Welcoming a New Day
by Meg Mitchell
Welcoming a new day as the sun rises, I enter a world few people know. Moving smoothly through the water, everything seems to fall into place.
We scullers row backwards, having no coxswain to guide us. We must look back every few strokes to avoid hitting buoys, other boats or debris upon the water.
On this cool, clear morning, as I warm up on College Creek, I see what appears to be a great blue heron silhouetted on a branch of a tree, high over the water. Yet this bird is different. As I draw closer, I think it cant be. Blue herons dont have wings that billow out when sitting on a branch. Their wings wrap closely to the body. Not wishing to disturb him but still curious, I check my shell and row slowly and silently to where he sits.
Pulling nearer, I see that it is indeed a great blue heron, spreading his wide wings to the sun, obviously enjoying its warmth. At this early hour, he is preparing his toilette for the day. Soon he will fly down to the shoreline and pick his way slowly along the edge of the shore to catch fish and frogs for his breakfast.
Another time, the blue heron prompted me to write a poem describing the water games that we play as I row:
Turning my head to scan the shore while sculling the creek, I sense him
Bandit of my concentration, the Blue Heron.
His grayness melts into the brown-ness of the long-fallen tree
As wooden-like, he feeds under its bend.
At times he perches solemnly high, close to the top of a tree.
This morning he stands knee-deep in the water, actively spearing his prey.
Wherever the place, I find him, its an empathy we share.
Disturbed, he flies and I follow, sculling close to where he alights.
Aware of my presence, he turns his head slightly,
As if to say, Go away.
Extending his neck, he unfolds his wings,
Lifting off from his long-stemmed legs.
Rapidly circling high, straight-as-an-arrow, in flapping flight,
Knifing the creek in two, scolding me as he leaves,
Yet loving the intrusion, I know.
My one-dimensional bird, the Blue Heron,
My special, solitary friend.
Continuing on my way to the end of the creek, where the green branches of the trees shade the waters and fallen trees fuel imagination, I see witch's fingers reaching out and a huge spider-like creature standing at the edge of the shore. It is here that I usually see the green egret. Today it is the great egret, a large, all-white heron with a yellow bill and black legs. Like the great blue, it feeds alone, stalking fish, frogs and snakes in shallow water.
Slowly executing what we scullers call a river turn, I head back up the creek, turning into a smaller lagoon, Mallard Hollow, a name I have given it because of the large number of ducks residing there. I have another poem, celebrating the beauty of this spot.

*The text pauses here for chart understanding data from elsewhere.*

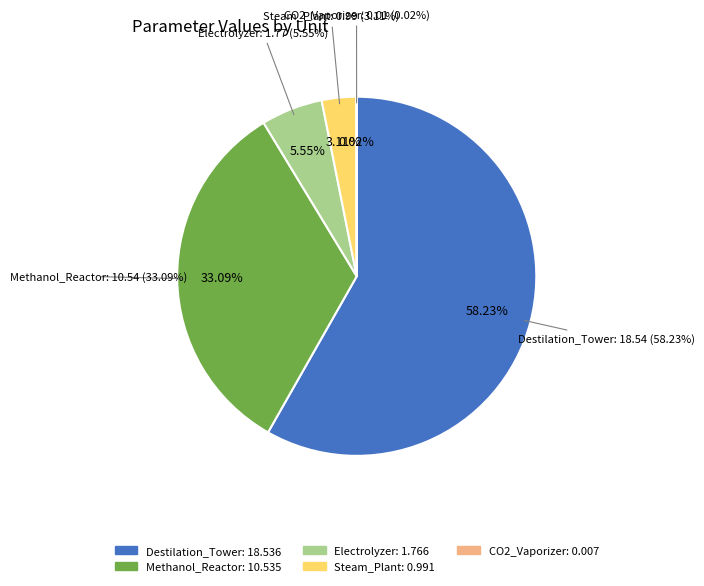

Is there any slice that represents more than half of the pie?

Yes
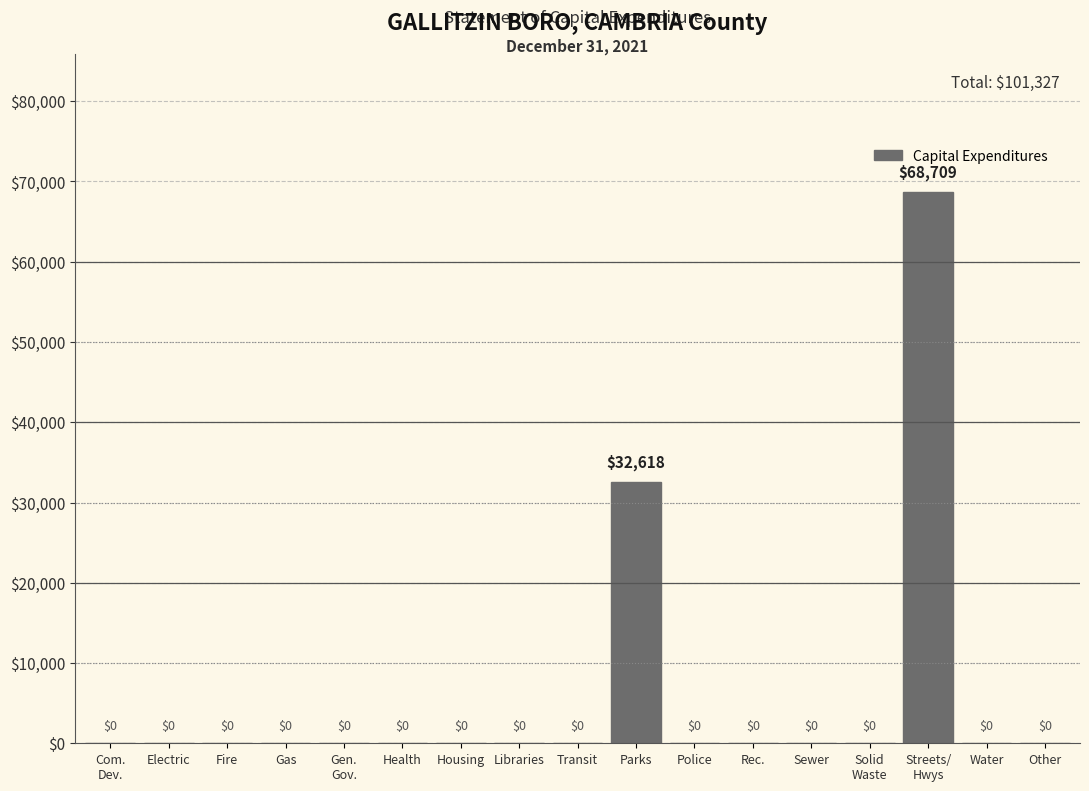

At which label is the value closest to 34354?

Parks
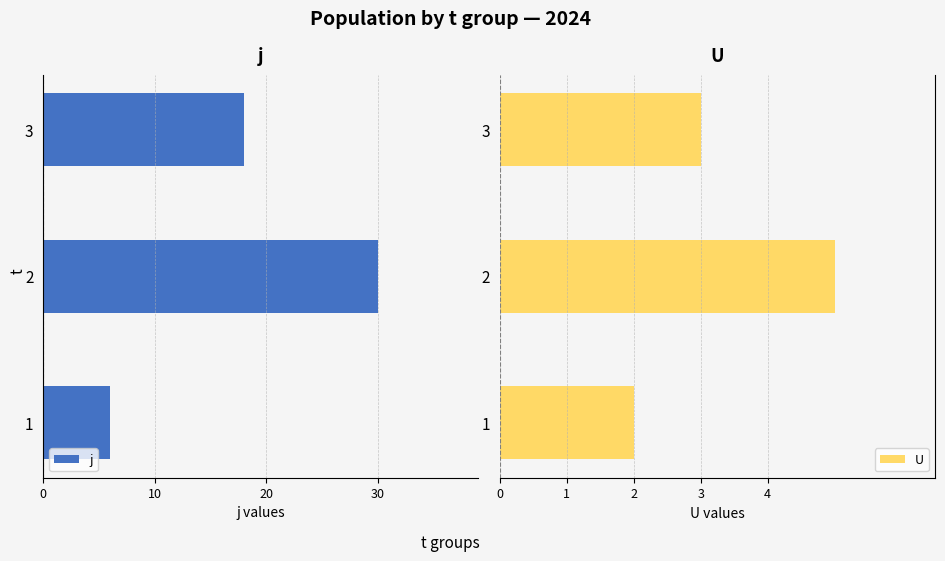

What is the difference between the maximum and minimum values in the U series?

3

It's a solitary sound - romph, kalonk, romph, kalonk -
The sound of my oars in the oarlocks as I glide into the quiet lagoon.
For it's here that each morning we meet, me and my dozens of friends.
They offer a medley of colors to the blanched, weathered wood of the long-fallen tree.
They've chosen the best in the creek for their home,
Stretching halfway across, arching high,
Giving space for each to perch.
Flapping their wings, swishing their tails,
Preening, stretching, swimming in groups for their breakfast,
Back to the tree for their naps,
Then on with their daily routine,
Tolerating my quiet intrusion,
Unaware of the gift that they bring,
This oneness with nature each morn.
Leaving Mallard Hollow, I row under the footbridge, out onto the Severn River, heading toward the Bay. As I came close to the tall green marker, the home of a pair of ospreys, I hear their frantic, sharp, steady peeps. Its late June and their peeps tell me that their young have hatched. Now the father must work twice as hard to feed his family.
An hour later after a smooth row up the river, I pull up to the dock, totally refreshed. There is no better way to begin the day.